TASK DETAILS — Retype each line of the data below with no changes at all.

DATA SUPPLIED Block Start

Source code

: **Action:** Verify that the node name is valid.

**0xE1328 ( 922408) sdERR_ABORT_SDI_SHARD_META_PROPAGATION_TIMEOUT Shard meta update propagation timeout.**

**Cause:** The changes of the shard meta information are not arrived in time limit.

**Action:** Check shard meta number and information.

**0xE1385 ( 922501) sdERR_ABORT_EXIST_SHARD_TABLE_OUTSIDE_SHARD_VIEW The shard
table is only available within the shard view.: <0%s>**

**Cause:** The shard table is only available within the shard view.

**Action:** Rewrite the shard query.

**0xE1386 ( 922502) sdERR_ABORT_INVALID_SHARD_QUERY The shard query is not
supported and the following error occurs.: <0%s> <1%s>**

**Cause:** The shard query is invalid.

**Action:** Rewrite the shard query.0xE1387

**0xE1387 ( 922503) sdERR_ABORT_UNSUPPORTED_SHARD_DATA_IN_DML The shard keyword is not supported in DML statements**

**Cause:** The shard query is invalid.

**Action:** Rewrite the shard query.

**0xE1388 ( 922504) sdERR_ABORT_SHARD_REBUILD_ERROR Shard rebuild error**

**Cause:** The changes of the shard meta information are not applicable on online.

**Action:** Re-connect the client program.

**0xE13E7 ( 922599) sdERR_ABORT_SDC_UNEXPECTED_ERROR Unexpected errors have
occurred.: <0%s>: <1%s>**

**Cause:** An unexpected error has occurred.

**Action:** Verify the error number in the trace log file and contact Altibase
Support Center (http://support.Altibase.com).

DATA SUPPLIED Block End

TASK ANSWER —
Source code

: **Action:** Verify that the node name is valid.

**0xE1328 ( 922408) sdERR_ABORT_SDI_SHARD_META_PROPAGATION_TIMEOUT Shard meta update propagation timeout.**

**Cause:** The changes of the shard meta information are not arrived in time limit.

**Action:** Check shard meta number and information.

**0xE1385 ( 922501) sdERR_ABORT_EXIST_SHARD_TABLE_OUTSIDE_SHARD_VIEW The shard
table is only available within the shard view.: <0%s>**

**Cause:** The shard table is only available within the shard view.

**Action:** Rewrite the shard query.

**0xE1386 ( 922502) sdERR_ABORT_INVALID_SHARD_QUERY The shard query is not
supported and the following error occurs.: <0%s> <1%s>**

**Cause:** The shard query is invalid.

**Action:** Rewrite the shard query.0xE1387

**0xE1387 ( 922503) sdERR_ABORT_UNSUPPORTED_SHARD_DATA_IN_DML The shard keyword is not supported in DML statements**

**Cause:** The shard query is invalid.

**Action:** Rewrite the shard query.

**0xE1388 ( 922504) sdERR_ABORT_SHARD_REBUILD_ERROR Shard rebuild error**

**Cause:** The changes of the shard meta information are not applicable on online.

**Action:** Re-connect the client program.

**0xE13E7 ( 922599) sdERR_ABORT_SDC_UNEXPECTED_ERROR Unexpected errors have
occurred.: <0%s>: <1%s>**

**Cause:** An unexpected error has occurred.

**Action:** Verify the error number in the trace log file and contact Altibase
Support Center (http://support.Altibase.com).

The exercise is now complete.